The realization that had been clawing at the back of his mind since the mountain finally caught up with him: He wasn't in control of his life anymore.

Rhys clenched his jaw. 'No more.'

He turned back to Lenny. The kid looked up at him, one eyebrow raised.

"I'll help you clear that last tower," Rhys said.

Lenny's eyes widened slightly. "You will?"

"I don't even know what my trial is," Rhys muttered. "But I'm stuck here, and helping you is better than sitting in a cave watching you nibble on my femur."

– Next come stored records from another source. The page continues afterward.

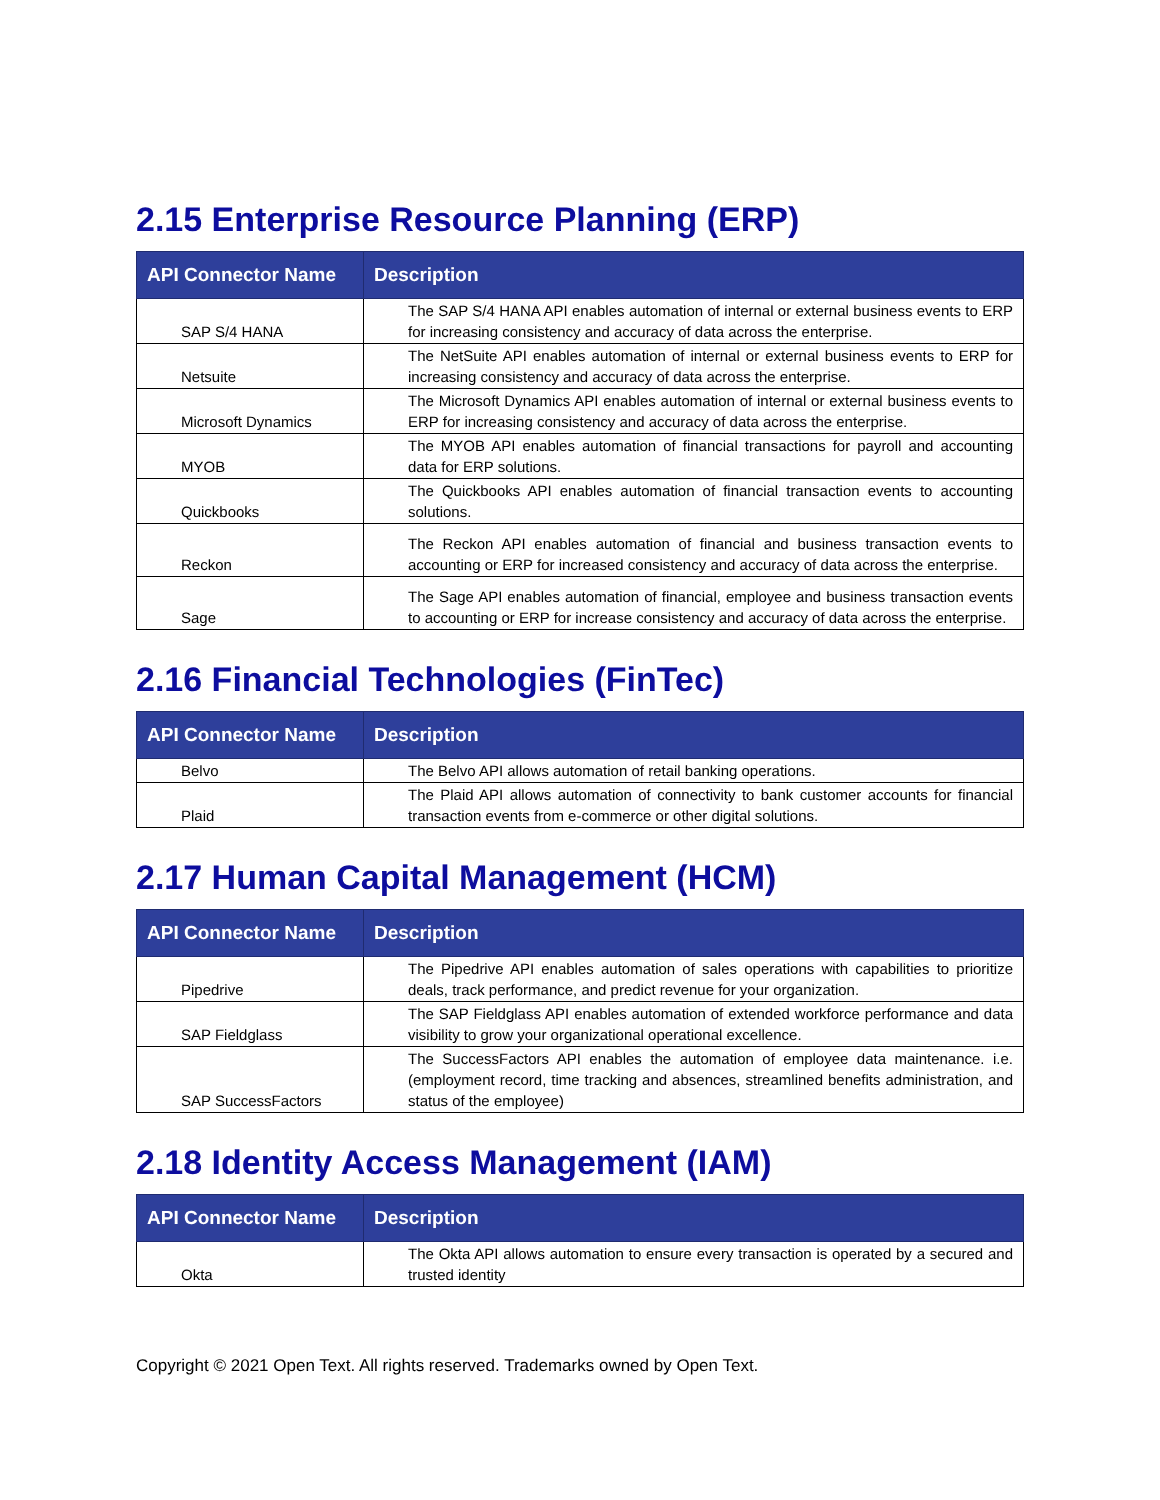2.15 Enterprise Resource Planning (ERP)
| API Connector Name | Description |
| --- | --- |
| SAP S/4 HANA | The SAP S/4 HANA API enables automation of internal or external business events to ERP for increasing consistency and accuracy of data across the enterprise. |
| Netsuite | The NetSuite API enables automation of internal or external business events to ERP for increasing consistency and accuracy of data across the enterprise. |
| Microsoft Dynamics | The Microsoft Dynamics API enables automation of internal or external business events to ERP for increasing consistency and accuracy of data across the enterprise. |
| MYOB | The MYOB API enables automation of financial transactions for payroll and accounting data for ERP solutions. |
| Quickbooks | The Quickbooks API enables automation of financial transaction events to accounting solutions. |
| Reckon | The Reckon API enables automation of financial and business transaction events to accounting or ERP for increased consistency and accuracy of data across the enterprise. |
| Sage | The Sage API enables automation of financial, employee and business transaction events to accounting or ERP for increase consistency and accuracy of data across the enterprise. |
2.16 Financial Technologies (FinTec)
| API Connector Name | Description |
| --- | --- |
| Belvo | The Belvo API allows automation of retail banking operations. |
| Plaid | The Plaid API allows automation of connectivity to bank customer accounts for financial transaction events from e-commerce or other digital solutions. |
2.17 Human Capital Management (HCM)
| API Connector Name | Description |
| --- | --- |
| Pipedrive | The Pipedrive API enables automation of sales operations with capabilities to prioritize deals, track performance, and predict revenue for your organization. |
| SAP Fieldglass | The SAP Fieldglass API enables automation of extended workforce performance and data visibility to grow your organizational operational excellence. |
| SAP SuccessFactors | The SuccessFactors API enables the automation of employee data maintenance. i.e. (employment record, time tracking and absences, streamlined benefits administration, and status of the employee) |
2.18 Identity Access Management (IAM)
| API Connector Name | Description |
| --- | --- |
| Okta | The Okta API allows automation to ensure every transaction is operated by a secured and trusted identity |
Copyright © 2021 Open Text. All rights reserved. Trademarks owned by Open Text.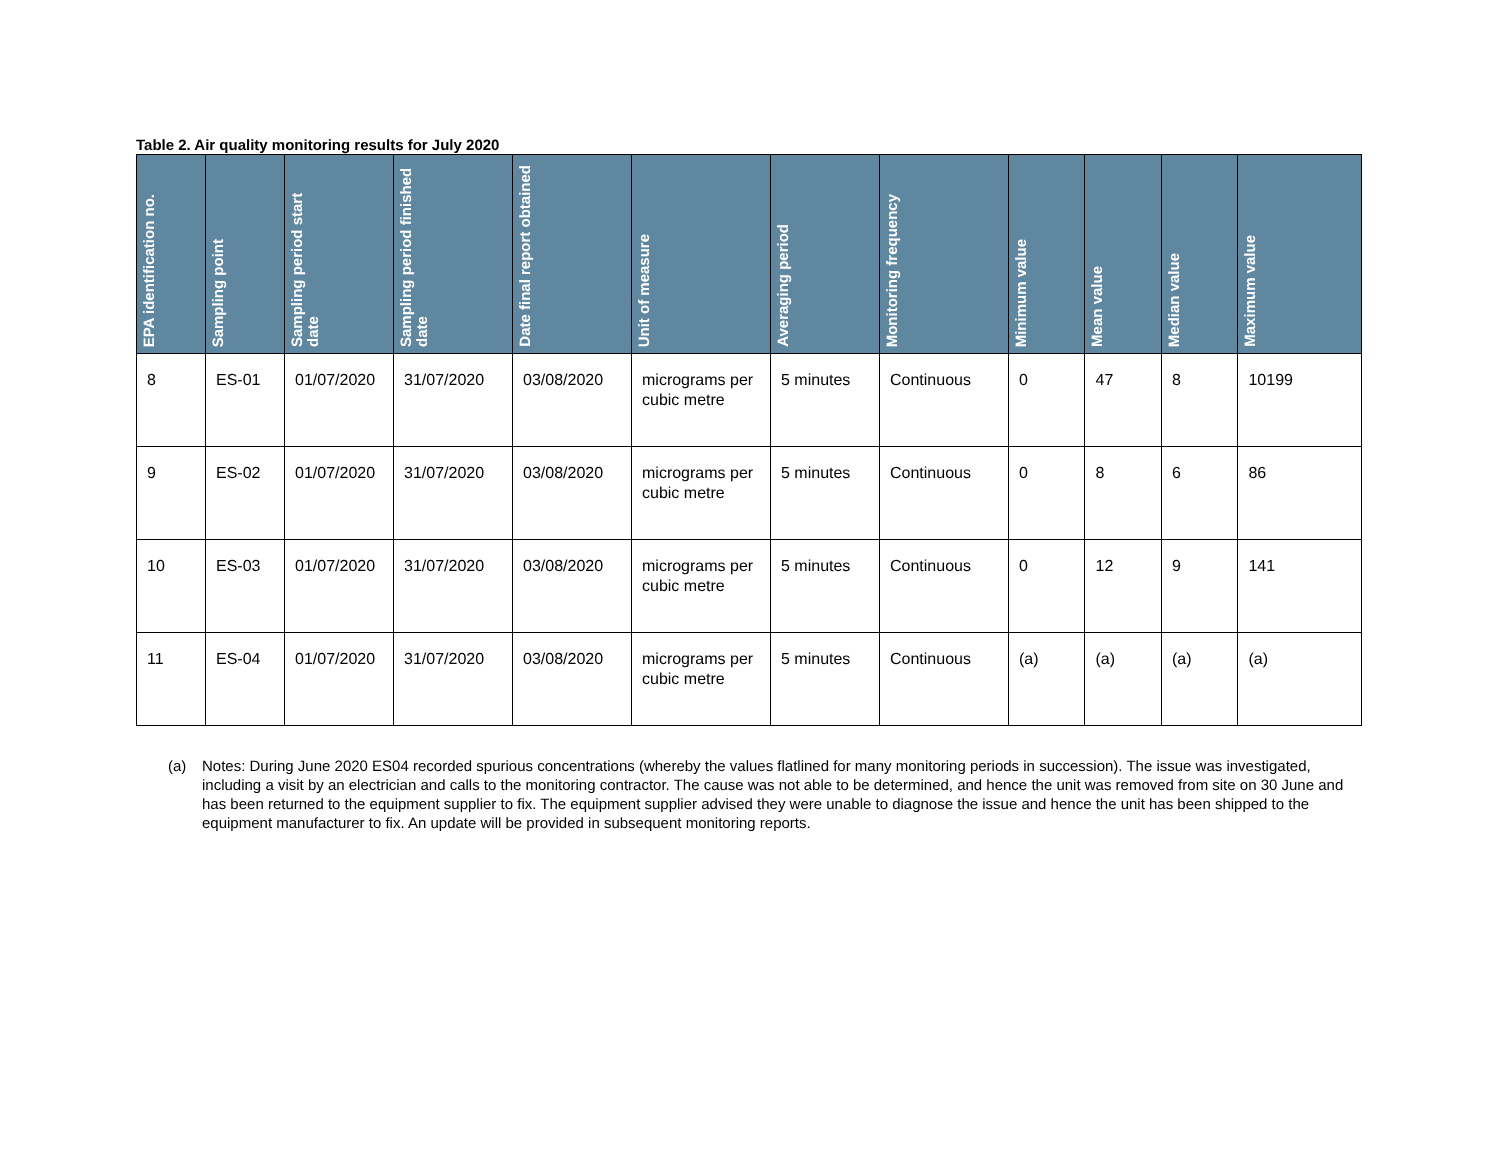Table 2. Air quality monitoring results for July 2020
| EPA identification no. | Sampling point | Sampling period start date | Sampling period finished date | Date final report obtained | Unit of measure | Averaging period | Monitoring frequency | Minimum value | Mean value | Median value | Maximum value |
| --- | --- | --- | --- | --- | --- | --- | --- | --- | --- | --- | --- |
| 8 | ES-01 | 01/07/2020 | 31/07/2020 | 03/08/2020 | micrograms per cubic metre | 5 minutes | Continuous | 0 | 47 | 8 | 10199 |
| 9 | ES-02 | 01/07/2020 | 31/07/2020 | 03/08/2020 | micrograms per cubic metre | 5 minutes | Continuous | 0 | 8 | 6 | 86 |
| 10 | ES-03 | 01/07/2020 | 31/07/2020 | 03/08/2020 | micrograms per cubic metre | 5 minutes | Continuous | 0 | 12 | 9 | 141 |
| 11 | ES-04 | 01/07/2020 | 31/07/2020 | 03/08/2020 | micrograms per cubic metre | 5 minutes | Continuous | (a) | (a) | (a) | (a) |
(a) Notes: During June 2020 ES04 recorded spurious concentrations (whereby the values flatlined for many monitoring periods in succession). The issue was investigated, including a visit by an electrician and calls to the monitoring contractor. The cause was not able to be determined, and hence the unit was removed from site on 30 June and has been returned to the equipment supplier to fix. The equipment supplier advised they were unable to diagnose the issue and hence the unit has been shipped to the equipment manufacturer to fix. An update will be provided in subsequent monitoring reports.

The kid gave a half-smile at that.

Rhys stepped toward the cave entrance again, looking out at the twisted skyline of the Abyss.

"I might die," he said. "But at least it'll be my decision."

Lenny was quiet for a long moment. Then he stood and nodded.

"Alright. But if you die, I'm harvesting what's left."

Rhys didn't flinch at the morbid condition. "Fair."

And for the first time in what felt like forever, he moved forward not because the world shoved him…but because he chose to step.